# Wax finish over danish oil finish



## Mac63 (May 20, 2017)

Looking to put a finish on a newly crafted piece of furniture. Applied three coats of Danish oil over a black walnut chest I built for someone. Brush applied danish oil, dried minimum of one week between each coat of oil; light sand with 1200 grit paper after last coat. Intended to apply a wax of some type to seal it. Is wax preferable and what type of wax if so.


----------



## RichT (Oct 14, 2016)

A good quality like Briwax Original (clear), or Liberon Black Bison Paste Wax (clear) would be good choices. I've put Tried & True Original over danish oil with good results. It's an oil and wax blend.

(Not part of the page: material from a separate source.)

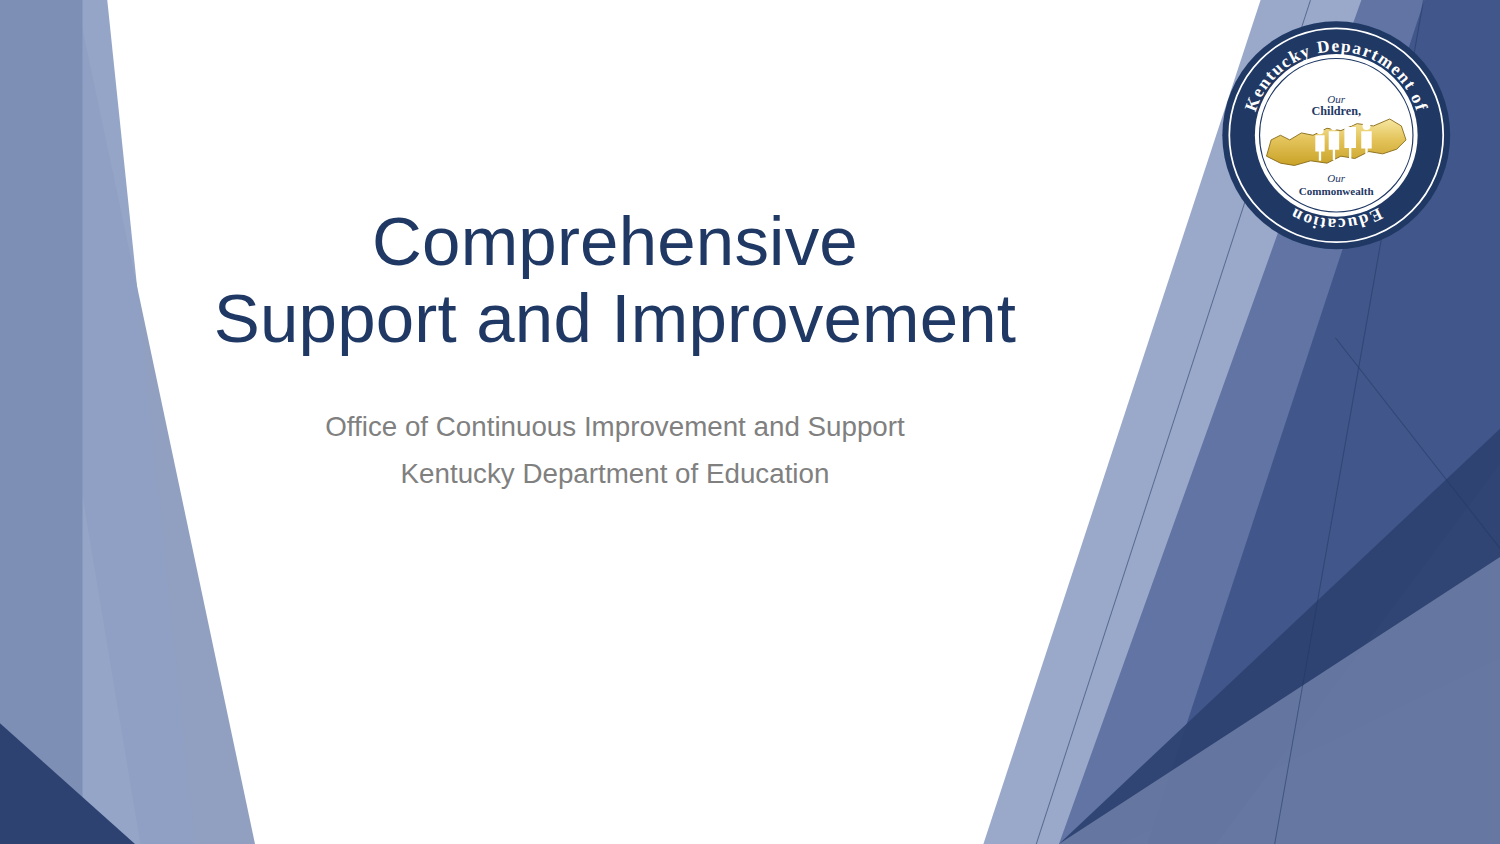Our Children, Our Commonwealth Kentucky Department of Education
Comprehensive
Support and Improvement
Office of Continuous Improvement and Support
Kentucky Department of Education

I've read that once you put on a wax finish, the only thing you should put over it is more wax based finish. Nothing else will cure properly on top of it.


----------



## garageking (Mar 2, 2017)

I have many times used Watco satin wax over Watco Danish oil on furniture. I like the look and texture. And it is very easy to apply. There are many wax options and I think Fine Woodworking recently had a review article on furniture waxes. For kitchenware items finished with Tried and True Danish oil, I have used Mahoney's walnut oil/wax product and really like that as well. I have never brushed on Danish oil, just wiped it on with a rag or paper towel (following directions on the can) and of course you can wet sand it too. I think waiting for days between coats like you do is a good idea although I have never sanded between coats. Personally I think Danish oil is the best finish for walnut although many would disagree I'm sure. Keep us posted!


----------



## richardchaos (May 12, 2017)

I have used Finishing wax over many coats of Danish Oil WHICH IS ONE OF MY FAVORITE OILS by the way. Looks nice and slick BUT no depth and really no protection from spills and such…


----------